• **SUPPLIED ENTRIES**:
• • • •
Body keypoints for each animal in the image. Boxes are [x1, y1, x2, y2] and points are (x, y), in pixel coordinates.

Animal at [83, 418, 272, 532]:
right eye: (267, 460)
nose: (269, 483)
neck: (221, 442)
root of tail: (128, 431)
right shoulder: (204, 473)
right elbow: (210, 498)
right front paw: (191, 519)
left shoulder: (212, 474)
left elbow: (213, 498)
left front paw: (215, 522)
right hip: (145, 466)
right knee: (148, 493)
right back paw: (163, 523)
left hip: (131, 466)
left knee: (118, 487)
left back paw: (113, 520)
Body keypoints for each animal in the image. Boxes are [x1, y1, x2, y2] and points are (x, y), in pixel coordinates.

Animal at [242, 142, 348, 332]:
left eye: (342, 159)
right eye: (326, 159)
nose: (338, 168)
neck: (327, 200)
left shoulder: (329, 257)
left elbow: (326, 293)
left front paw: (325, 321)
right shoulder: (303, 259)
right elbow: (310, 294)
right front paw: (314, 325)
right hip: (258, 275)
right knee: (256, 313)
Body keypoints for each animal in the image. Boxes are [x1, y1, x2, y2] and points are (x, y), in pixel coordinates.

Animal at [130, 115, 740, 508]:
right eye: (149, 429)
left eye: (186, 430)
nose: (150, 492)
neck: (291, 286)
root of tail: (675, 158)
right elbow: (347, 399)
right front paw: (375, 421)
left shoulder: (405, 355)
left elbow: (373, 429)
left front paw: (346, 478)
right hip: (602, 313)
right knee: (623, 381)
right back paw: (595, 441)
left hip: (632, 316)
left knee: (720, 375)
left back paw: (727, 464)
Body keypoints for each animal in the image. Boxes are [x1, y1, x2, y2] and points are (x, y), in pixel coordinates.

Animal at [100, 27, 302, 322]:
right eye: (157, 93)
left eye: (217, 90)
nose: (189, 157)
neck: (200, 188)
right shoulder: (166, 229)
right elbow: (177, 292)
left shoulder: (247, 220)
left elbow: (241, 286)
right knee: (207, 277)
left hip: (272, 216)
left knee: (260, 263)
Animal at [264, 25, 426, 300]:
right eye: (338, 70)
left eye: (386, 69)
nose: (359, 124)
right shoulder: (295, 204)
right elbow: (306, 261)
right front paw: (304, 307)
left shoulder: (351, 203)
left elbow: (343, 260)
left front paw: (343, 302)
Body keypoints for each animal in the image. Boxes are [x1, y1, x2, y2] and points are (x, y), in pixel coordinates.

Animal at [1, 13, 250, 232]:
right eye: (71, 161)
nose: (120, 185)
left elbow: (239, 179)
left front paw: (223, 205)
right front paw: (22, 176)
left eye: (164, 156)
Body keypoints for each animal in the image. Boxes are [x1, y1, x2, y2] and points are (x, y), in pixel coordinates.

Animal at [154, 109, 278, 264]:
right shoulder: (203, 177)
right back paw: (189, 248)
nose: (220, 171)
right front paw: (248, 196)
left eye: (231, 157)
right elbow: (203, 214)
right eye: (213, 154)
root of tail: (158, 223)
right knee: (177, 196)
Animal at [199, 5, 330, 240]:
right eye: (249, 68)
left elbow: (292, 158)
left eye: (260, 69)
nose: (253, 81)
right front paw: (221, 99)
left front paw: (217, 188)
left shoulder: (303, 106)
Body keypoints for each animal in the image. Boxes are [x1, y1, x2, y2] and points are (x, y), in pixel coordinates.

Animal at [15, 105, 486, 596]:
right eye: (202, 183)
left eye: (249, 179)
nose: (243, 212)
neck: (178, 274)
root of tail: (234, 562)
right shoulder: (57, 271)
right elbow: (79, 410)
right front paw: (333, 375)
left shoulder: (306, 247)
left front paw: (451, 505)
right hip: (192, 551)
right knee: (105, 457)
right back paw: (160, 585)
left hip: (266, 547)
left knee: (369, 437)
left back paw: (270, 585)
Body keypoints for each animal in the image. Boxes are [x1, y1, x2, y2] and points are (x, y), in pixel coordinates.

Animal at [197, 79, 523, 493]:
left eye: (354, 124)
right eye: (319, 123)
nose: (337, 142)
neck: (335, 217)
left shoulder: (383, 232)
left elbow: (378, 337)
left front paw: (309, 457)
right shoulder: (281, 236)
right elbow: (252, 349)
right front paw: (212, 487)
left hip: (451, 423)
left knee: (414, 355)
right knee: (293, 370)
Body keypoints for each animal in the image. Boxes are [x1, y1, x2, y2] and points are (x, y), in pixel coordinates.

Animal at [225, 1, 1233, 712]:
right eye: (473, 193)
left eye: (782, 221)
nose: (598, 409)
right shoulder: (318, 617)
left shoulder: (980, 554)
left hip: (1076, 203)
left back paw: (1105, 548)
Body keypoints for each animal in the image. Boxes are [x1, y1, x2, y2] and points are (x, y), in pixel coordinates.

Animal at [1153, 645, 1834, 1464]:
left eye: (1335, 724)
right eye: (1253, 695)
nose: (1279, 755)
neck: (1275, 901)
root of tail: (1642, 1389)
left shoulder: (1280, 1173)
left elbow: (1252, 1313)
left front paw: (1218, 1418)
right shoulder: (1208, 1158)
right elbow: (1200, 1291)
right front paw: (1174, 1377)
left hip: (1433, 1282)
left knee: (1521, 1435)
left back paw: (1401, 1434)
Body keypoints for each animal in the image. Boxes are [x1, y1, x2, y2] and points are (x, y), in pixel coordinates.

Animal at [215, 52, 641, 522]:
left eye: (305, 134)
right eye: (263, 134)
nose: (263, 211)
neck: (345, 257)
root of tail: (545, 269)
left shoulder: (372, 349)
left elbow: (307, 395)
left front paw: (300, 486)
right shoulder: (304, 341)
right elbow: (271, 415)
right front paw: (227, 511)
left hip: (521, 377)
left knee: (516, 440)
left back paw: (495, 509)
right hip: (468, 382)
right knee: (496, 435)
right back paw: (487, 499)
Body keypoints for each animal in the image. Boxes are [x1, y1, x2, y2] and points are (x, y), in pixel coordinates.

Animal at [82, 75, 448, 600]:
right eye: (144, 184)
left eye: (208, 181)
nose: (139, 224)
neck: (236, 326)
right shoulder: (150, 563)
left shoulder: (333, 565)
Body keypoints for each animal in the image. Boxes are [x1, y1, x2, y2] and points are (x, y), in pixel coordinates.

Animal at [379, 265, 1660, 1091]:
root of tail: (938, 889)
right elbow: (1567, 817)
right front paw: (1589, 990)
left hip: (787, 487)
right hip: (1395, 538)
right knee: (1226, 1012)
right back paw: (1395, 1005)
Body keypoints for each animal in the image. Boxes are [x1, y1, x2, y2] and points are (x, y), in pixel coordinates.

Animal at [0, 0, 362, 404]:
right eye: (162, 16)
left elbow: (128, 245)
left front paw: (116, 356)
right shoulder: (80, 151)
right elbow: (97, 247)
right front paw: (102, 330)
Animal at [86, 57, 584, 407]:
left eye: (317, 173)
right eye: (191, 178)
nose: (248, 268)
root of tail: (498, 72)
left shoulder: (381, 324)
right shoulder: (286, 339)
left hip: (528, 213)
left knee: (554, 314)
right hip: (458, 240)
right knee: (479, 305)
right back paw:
• • • •
• **YOUR OBJECTIVE**: If the string "root" is in a line of the entries, pick that line out.

• **TASK RESULT**:
root of tail: (128, 431)
root of tail: (675, 158)
root of tail: (158, 223)
root of tail: (234, 562)
root of tail: (1642, 1389)
root of tail: (545, 269)
root of tail: (938, 889)
root of tail: (498, 72)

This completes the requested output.